Content starts
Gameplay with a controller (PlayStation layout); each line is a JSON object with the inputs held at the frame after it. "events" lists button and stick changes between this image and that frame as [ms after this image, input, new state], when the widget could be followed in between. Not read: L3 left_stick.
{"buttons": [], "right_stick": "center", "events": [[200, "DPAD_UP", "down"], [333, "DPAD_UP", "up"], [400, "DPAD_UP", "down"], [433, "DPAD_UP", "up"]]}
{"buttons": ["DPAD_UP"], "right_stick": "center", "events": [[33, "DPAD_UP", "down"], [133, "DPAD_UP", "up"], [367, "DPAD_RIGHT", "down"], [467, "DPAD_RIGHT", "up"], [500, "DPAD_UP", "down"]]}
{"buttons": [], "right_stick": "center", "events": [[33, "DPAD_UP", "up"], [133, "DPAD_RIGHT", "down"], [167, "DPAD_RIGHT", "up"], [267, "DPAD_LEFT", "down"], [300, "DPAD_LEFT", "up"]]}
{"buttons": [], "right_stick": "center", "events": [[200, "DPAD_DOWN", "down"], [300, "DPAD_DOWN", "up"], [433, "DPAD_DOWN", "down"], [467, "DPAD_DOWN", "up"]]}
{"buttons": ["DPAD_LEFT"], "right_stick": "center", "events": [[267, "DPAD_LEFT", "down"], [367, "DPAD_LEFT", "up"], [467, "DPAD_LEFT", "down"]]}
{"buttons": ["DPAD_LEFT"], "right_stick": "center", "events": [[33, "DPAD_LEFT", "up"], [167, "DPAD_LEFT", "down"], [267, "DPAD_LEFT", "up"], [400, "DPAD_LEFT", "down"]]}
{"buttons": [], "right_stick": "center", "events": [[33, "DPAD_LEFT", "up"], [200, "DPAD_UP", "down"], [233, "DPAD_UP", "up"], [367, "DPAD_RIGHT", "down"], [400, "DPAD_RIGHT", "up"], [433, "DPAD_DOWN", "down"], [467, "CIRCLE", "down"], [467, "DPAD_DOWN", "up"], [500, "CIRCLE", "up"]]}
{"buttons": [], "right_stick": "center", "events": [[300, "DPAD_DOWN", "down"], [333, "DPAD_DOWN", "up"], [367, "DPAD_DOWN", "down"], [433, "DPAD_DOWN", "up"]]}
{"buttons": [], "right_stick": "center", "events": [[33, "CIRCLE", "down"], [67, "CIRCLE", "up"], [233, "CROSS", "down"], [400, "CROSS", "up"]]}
Content ends
▸ **THE PROBLEM**: Within the records, how many lines include "CIRCLE"? The answer is the number and nothing else.

▸ **RESULT**: 2